[Date Prev][Date Next][Thread Prev][Thread Next][Date Index][Thread Index]
lazy contiguous subrange indexing
From: |
John W. Eaton |
Subject: |
lazy contiguous subrange indexing |
Date: |
Fri, 16 Jan 2009 16:24:22 -0500 |
On 14-Jan-2009, Jaroslav Hajek wrote:
| Summary (1st patch):
| If a dense indexing expression can be reduced to a contiguous subrange
| (like x(2:end-1), A(:,:,3:10) etc.), a shared (i.e. cheap) copy is
| made and the actual extraction is postponed until (if ever) the value
| is written to. The obvious benefit is greater performance of various
| operations with indexed expressions, such as y = x(1:n-1) + x(2:n),
| which will avoid making two temporary copies. This is done by
| modifying Array<T> to allow it work with contiguous subranges of its
| (possibly shared) data. There is an obvious risk of increased memory
| consumption, because a big block of memory may be kept allocated while
| only part of it is actually used.
| This is resolved by checking prior to storing a value to a "permanent"
| location (same where checks for null matrices are done), and possibly
| economizing if an orphaned block is detected. The detection (see
| Array<T>::maybe_economize) is fairly simple and could be improved at
| the cost of performance of the operation. Since most indexing
| expressions do not live longer than their parent object I suppose this
| will seldom be an issue, but it is still easily possible to construct
| an example where memory is wastefully kept allocated.
| However, the issue is easy to avoid if you know what you do, so I
| think it's OK. Comments are welcome.
|
| To get an idea of the performance speed up, here's a simplistic test
| (set n to suitable value):
|
| n = 2e7;
| x = 1/n * [1:n]; y = x.^2;
| # compute 2nd-order differences
| tic; d2y = diff (y, 2); toc
| # compute integral
| tic; int = trapz (x, y); toc
|
| with a recent tip, I get:
|
| Elapsed time is 0.697262 seconds.
| Elapsed time is 0.960276 seconds.
|
| with the new patch, I got:
|
| Elapsed time is 0.213054 seconds.
| Elapsed time is 0.497459 seconds.
|
| which means speedups by 228% and 93%.
| P.S. I picked some benefitted functions because measuring directly the
| performance speed-up of the affected indexing expressions is
| meaningless.
|
|
| Summary (2nd patch):
| This is a long-postponed cleanup of Array<T>, DiagArray2<T> and
| PermMatrix, to allow the private members of Array<T> to become really
| private,
| and reimplement DiagArray and PermMatrix without the dangerous abuse
| of Array<T>::dimensions (that has caused me quite a pain with the
| previous patch).
| This patch should probably be applied in any case, I'm putting it here
| because right now it's created on top of the 1st patch and I've only
| ran make check on the result.
|
| comments?
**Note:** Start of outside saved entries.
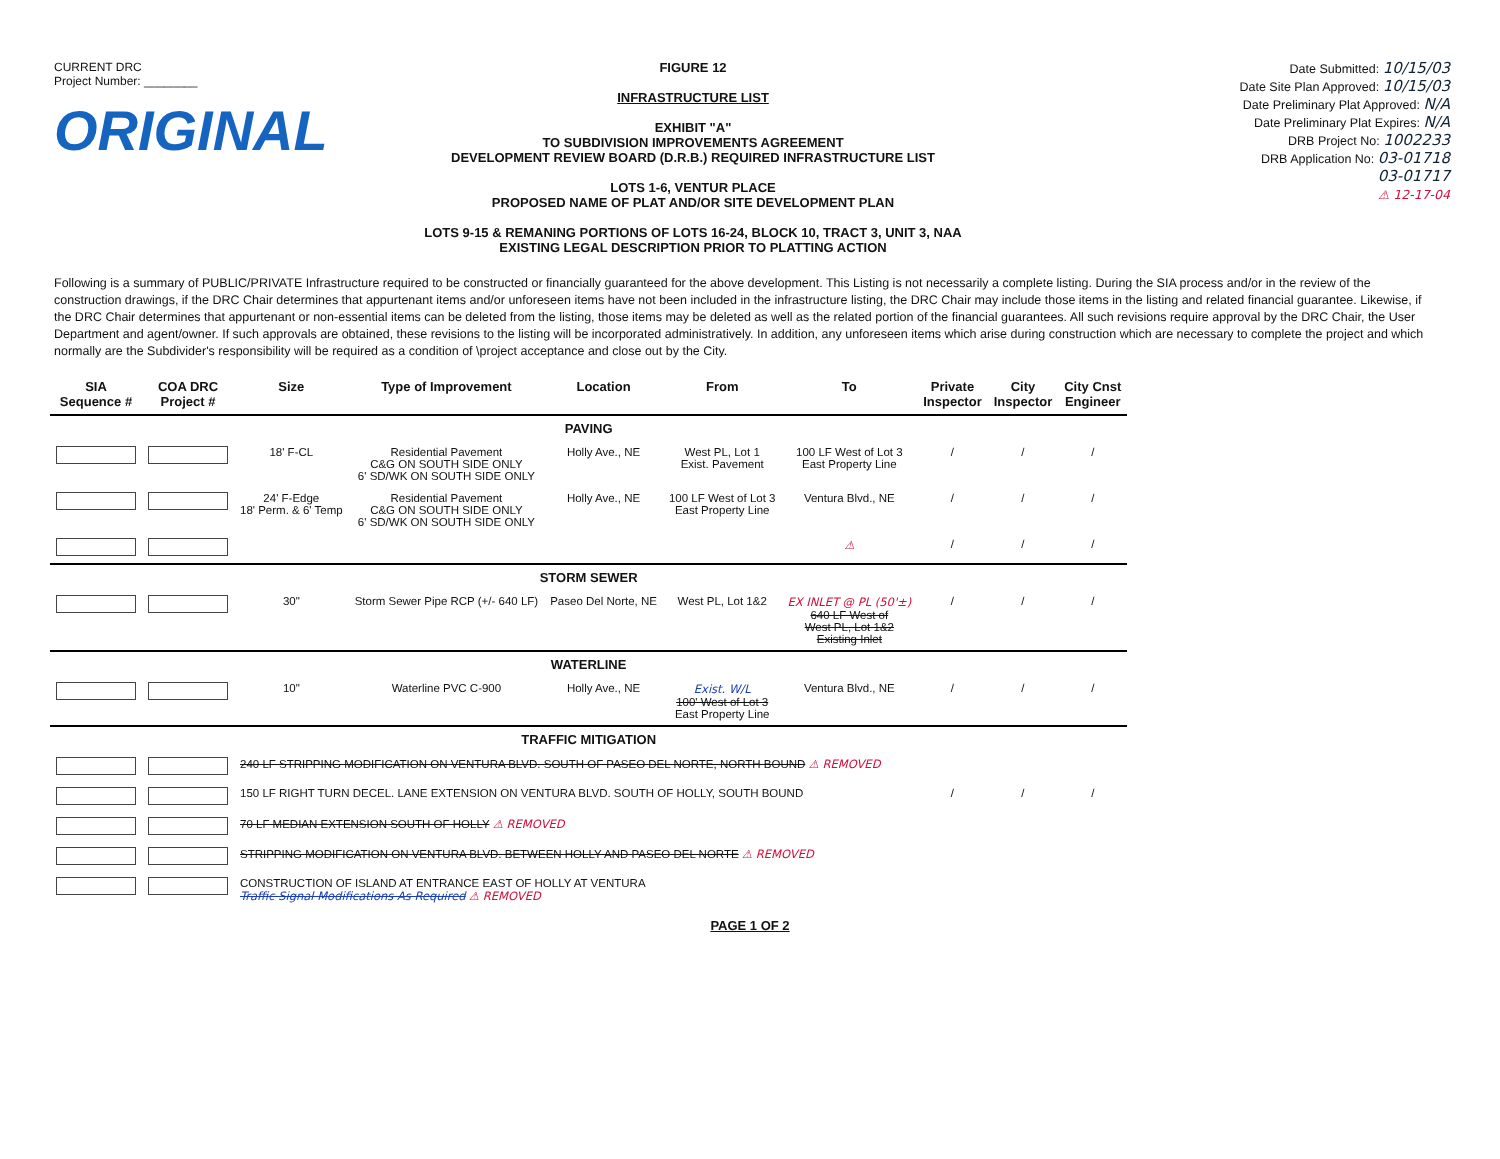CURRENT DRC
Project Number: ________
ORIGINAL
FIGURE 12
INFRASTRUCTURE LIST
EXHIBIT "A"
TO SUBDIVISION IMPROVEMENTS AGREEMENT
DEVELOPMENT REVIEW BOARD (D.R.B.) REQUIRED INFRASTRUCTURE LIST
LOTS 1-6, VENTUR PLACE
PROPOSED NAME OF PLAT AND/OR SITE DEVELOPMENT PLAN
LOTS 9-15 & REMANING PORTIONS OF LOTS 16-24, BLOCK 10, TRACT 3, UNIT 3, NAA
EXISTING LEGAL DESCRIPTION PRIOR TO PLATTING ACTION
Date Submitted: 10/15/03
Date Site Plan Approved: 10/15/03
Date Preliminary Plat Approved: N/A
Date Preliminary Plat Expires: N/A
DRB Project No: 1002233
DRB Application No: 03-01718
03-01717
⚠ 12-17-04
Following is a summary of PUBLIC/PRIVATE Infrastructure required to be constructed or financially guaranteed for the above development. This Listing is not necessarily a complete listing. During the SIA process and/or in the review of the construction drawings, if the DRC Chair determines that appurtenant items and/or unforeseen items have not been included in the infrastructure listing, the DRC Chair may include those items in the listing and related financial guarantee. Likewise, if the DRC Chair determines that appurtenant or non-essential items can be deleted from the listing, those items may be deleted as well as the related portion of the financial guarantees. All such revisions require approval by the DRC Chair, the User Department and agent/owner. If such approvals are obtained, these revisions to the listing will be incorporated administratively. In addition, any unforeseen items which arise during construction which are necessary to complete the project and which normally are the Subdivider's responsibility will be required as a condition of \project acceptance and close out by the City.
| SIA Sequence # | COA DRC Project # | Size | Type of Improvement | Location | From | To | Private Inspector | City Inspector | City Cnst Engineer |
| --- | --- | --- | --- | --- | --- | --- | --- | --- | --- |
| PAVING | | | | | | | | | |
| | | 18' F-CL | Residential Pavement C&G ON SOUTH SIDE ONLY 6' SD/WK ON SOUTH SIDE ONLY | Holly Ave., NE | West PL, Lot 1 Exist. Pavement | 100 LF West of Lot 3 East Property Line | / | / | / |
| | | 24' F-Edge 18' Perm. & 6' Temp | Residential Pavement C&G ON SOUTH SIDE ONLY 6' SD/WK ON SOUTH SIDE ONLY | Holly Ave., NE | 100 LF West of Lot 3 East Property Line | Ventura Blvd., NE | / | / | / |
| | | | | | | ⚠ | / | / | / |
| STORM SEWER | | | | | | | | | |
| | | 30" | Storm Sewer Pipe RCP (+/- 640 LF) | Paseo Del Norte, NE | West PL, Lot 1&2 | EX INLET @ PL (50'±) 640 LF West of West PL, Lot 1&2 Existing Inlet | / | / | / |
| WATERLINE | | | | | | | | | |
| | | 10" | Waterline PVC C-900 | Holly Ave., NE | Exist. W/L 100' West of Lot 3 East Property Line | Ventura Blvd., NE | / | / | / |
| TRAFFIC MITIGATION | | | | | | | | | |
| | | 240 LF STRIPPING MODIFICATION ON VENTURA BLVD. SOUTH OF PASEO DEL NORTE, NORTH BOUND ⚠ REMOVED | | | | | | | |
| | | 150 LF RIGHT TURN DECEL. LANE EXTENSION ON VENTURA BLVD. SOUTH OF HOLLY, SOUTH BOUND | | | | | / | / | / |
| | | 70 LF MEDIAN EXTENSION SOUTH OF HOLLY ⚠ REMOVED | | | | | | | |
| | | STRIPPING MODIFICATION ON VENTURA BLVD. BETWEEN HOLLY AND PASEO DEL NORTE ⚠ REMOVED | | | | | | | |
| | | CONSTRUCTION OF ISLAND AT ENTRANCE EAST OF HOLLY AT VENTURA Traffic Signal Modifications As Required ⚠ REMOVED | | | | | | | |
PAGE 1 OF 2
OK to push?
I think these changes are fine. I see that you already pushed them,
which is OK, but maybe in the future when you ask for comments you
could wait a few days? :-)
I noticed the following incomplete comment in ov.cc:
// FIXME: This is a good place for pre-storage hooks, but the functions should
// probably be named differently. These functions will be called
Can you please explain (in a comment somewhere) what is meant by
"storable_value"?
Also, it might be good to add some explanation in Array.h about how
slice_data is supposed to be used. I'd like to try to avoid confusion
for people who might want to make modifications to the Array class in
the future.
Thanks,
jwe